* begin *

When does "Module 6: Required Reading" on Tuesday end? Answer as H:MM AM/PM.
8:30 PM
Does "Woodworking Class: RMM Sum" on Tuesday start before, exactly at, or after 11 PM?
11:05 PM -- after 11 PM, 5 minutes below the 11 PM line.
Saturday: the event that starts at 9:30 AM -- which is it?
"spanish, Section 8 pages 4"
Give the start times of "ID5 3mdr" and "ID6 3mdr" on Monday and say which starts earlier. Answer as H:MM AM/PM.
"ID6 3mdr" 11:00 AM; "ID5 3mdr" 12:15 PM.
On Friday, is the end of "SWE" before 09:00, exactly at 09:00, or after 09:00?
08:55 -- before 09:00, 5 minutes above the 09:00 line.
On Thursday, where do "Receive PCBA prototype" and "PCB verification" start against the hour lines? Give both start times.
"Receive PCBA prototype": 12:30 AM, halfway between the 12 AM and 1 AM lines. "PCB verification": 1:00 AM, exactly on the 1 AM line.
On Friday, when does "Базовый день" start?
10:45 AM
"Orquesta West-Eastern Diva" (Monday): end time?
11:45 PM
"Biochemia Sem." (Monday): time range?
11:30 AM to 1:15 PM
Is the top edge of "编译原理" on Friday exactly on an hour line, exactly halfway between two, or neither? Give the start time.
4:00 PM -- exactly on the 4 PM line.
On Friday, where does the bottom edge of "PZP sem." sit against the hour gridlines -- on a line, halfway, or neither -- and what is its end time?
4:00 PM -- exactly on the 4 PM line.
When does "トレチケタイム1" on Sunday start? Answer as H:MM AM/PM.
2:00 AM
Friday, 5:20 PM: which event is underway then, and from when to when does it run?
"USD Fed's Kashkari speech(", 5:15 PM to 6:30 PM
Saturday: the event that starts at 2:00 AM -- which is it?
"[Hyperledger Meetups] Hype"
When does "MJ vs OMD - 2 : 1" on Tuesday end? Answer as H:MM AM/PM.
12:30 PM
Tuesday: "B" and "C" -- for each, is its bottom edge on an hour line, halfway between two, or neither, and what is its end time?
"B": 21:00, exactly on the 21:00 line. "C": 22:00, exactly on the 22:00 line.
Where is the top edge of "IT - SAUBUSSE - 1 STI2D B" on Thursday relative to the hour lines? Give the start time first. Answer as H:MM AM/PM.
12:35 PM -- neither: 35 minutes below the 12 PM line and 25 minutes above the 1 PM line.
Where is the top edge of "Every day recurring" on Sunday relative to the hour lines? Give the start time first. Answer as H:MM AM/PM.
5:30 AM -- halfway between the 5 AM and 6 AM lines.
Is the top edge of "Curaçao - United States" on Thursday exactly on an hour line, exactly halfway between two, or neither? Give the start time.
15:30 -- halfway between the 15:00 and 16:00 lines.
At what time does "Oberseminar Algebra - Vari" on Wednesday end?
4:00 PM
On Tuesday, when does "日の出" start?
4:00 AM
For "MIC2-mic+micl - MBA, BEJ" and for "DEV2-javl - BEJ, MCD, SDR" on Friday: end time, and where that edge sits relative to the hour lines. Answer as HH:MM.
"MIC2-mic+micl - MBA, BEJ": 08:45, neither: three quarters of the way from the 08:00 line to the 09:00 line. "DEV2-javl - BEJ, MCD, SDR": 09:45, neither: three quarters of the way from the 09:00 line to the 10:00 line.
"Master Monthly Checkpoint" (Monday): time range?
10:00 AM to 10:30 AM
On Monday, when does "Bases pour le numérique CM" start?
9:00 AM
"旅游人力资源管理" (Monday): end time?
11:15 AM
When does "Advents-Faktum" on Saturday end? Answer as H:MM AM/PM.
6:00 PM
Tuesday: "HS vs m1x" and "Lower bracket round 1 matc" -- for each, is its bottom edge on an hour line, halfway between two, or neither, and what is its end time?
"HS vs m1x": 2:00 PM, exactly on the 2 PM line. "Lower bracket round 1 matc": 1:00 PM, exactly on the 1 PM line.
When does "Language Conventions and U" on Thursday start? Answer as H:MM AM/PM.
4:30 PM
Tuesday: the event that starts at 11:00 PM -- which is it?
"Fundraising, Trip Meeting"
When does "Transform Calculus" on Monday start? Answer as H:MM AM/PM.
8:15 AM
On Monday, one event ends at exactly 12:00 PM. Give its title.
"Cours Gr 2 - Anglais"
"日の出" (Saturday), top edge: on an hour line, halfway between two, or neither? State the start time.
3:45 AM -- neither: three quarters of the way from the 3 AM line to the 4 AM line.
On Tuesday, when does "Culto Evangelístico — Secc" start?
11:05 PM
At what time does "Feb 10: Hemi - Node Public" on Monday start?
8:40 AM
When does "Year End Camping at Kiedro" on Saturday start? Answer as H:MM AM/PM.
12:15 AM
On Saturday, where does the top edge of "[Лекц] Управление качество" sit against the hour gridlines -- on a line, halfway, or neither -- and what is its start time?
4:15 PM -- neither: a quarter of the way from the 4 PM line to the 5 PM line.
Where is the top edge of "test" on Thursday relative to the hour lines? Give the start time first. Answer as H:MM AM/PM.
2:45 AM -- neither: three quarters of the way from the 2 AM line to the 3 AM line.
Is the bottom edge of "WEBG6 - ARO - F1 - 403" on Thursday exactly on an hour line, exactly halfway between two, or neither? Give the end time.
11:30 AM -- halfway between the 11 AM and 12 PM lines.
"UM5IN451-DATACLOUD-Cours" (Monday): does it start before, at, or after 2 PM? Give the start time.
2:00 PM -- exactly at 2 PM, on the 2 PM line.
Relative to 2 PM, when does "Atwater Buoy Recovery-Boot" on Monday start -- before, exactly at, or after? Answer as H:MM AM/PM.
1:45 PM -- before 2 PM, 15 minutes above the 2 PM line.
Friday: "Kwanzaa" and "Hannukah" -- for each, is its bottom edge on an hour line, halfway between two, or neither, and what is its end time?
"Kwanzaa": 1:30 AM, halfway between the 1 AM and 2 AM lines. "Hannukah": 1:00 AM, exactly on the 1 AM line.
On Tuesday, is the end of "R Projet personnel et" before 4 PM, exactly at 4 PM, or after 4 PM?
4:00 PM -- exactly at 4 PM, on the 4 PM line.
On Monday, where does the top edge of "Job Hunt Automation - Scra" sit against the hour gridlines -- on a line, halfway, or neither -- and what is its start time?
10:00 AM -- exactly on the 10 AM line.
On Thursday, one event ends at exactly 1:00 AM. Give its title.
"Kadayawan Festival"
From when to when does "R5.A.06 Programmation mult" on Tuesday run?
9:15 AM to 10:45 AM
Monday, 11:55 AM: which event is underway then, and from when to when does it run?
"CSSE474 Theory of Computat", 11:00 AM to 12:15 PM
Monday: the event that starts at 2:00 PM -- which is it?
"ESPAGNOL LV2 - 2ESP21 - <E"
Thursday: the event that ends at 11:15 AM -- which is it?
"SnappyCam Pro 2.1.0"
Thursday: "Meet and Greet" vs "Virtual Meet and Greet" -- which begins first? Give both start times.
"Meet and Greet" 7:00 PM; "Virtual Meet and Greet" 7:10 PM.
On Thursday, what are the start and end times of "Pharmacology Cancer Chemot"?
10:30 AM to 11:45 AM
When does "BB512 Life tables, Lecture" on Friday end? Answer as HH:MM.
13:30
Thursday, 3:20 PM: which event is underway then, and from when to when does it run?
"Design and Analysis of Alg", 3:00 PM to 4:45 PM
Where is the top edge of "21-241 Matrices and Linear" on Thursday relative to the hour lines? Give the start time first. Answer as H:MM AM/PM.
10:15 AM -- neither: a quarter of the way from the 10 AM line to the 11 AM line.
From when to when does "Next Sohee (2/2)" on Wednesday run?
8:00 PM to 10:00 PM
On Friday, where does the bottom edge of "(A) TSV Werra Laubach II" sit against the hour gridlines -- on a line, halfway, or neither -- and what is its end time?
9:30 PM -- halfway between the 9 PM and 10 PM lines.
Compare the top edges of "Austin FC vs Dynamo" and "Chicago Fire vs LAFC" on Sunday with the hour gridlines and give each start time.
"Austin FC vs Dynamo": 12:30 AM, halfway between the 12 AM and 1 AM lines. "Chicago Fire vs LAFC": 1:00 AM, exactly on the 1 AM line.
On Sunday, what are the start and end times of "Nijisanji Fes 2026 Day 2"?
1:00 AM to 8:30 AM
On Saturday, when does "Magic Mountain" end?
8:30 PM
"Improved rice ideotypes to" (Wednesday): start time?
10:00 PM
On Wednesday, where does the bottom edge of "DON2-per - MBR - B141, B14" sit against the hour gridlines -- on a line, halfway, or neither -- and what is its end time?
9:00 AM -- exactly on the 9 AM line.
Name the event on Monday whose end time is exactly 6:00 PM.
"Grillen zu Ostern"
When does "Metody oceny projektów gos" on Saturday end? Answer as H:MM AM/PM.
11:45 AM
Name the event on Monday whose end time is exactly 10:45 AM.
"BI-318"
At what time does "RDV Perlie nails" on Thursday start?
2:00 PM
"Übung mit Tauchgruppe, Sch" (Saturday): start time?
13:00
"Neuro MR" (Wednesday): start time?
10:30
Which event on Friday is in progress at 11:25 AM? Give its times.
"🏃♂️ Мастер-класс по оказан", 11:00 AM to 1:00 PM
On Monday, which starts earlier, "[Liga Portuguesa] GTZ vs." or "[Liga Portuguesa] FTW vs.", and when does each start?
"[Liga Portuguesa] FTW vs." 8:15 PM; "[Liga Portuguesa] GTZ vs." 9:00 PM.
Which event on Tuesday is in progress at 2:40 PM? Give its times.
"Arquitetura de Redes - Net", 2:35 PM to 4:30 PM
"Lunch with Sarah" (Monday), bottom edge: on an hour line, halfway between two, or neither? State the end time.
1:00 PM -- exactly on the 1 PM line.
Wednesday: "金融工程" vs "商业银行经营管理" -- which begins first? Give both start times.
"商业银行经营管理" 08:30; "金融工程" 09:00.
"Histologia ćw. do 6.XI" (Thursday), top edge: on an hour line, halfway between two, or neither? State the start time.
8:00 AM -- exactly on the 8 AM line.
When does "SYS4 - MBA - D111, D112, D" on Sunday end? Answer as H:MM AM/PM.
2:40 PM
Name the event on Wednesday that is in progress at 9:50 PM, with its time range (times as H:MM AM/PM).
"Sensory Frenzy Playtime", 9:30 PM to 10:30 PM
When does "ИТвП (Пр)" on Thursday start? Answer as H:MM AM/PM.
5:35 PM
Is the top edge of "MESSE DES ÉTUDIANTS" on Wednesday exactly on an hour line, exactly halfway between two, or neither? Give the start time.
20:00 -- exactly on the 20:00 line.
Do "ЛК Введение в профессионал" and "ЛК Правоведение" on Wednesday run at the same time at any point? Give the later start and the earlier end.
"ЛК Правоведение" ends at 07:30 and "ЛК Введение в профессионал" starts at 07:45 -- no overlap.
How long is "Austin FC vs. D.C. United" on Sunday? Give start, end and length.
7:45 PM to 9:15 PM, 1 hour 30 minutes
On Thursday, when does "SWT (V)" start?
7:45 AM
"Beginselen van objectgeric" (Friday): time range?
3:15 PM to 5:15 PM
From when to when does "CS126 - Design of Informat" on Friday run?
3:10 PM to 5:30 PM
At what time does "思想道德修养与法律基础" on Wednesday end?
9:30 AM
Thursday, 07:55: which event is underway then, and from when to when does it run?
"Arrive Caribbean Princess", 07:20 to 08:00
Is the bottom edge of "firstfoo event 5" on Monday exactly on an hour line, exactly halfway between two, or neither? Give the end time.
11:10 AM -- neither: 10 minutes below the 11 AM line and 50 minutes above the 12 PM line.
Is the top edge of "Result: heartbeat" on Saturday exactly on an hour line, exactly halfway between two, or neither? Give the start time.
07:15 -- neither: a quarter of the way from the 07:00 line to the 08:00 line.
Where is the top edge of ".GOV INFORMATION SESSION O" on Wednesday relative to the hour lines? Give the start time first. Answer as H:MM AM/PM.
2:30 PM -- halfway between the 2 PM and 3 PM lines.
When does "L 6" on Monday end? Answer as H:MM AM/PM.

* end *

**YOUR OBJECTIVE:** Starting at the line that contains "on Monday exactly" and continuing through the last line of the records, can you give those lines as a numbered list with blank lines left out?

**THE RESULT:**
1. Is the bottom edge of "firstfoo event 5" on Monday exactly on an hour line, exactly halfway between two, or neither? Give the end time.
2. 11:10 AM -- neither: 10 minutes below the 11 AM line and 50 minutes above the 12 PM line.
3. Is the top edge of "Result: heartbeat" on Saturday exactly on an hour line, exactly halfway between two, or neither? Give the start time.
4. 07:15 -- neither: a quarter of the way from the 07:00 line to the 08:00 line.
5. Where is the top edge of ".GOV INFORMATION SESSION O" on Wednesday relative to the hour lines? Give the start time first. Answer as H:MM AM/PM.
6. 2:30 PM -- halfway between the 2 PM and 3 PM lines.
7. When does "L 6" on Monday end? Answer as H:MM AM/PM.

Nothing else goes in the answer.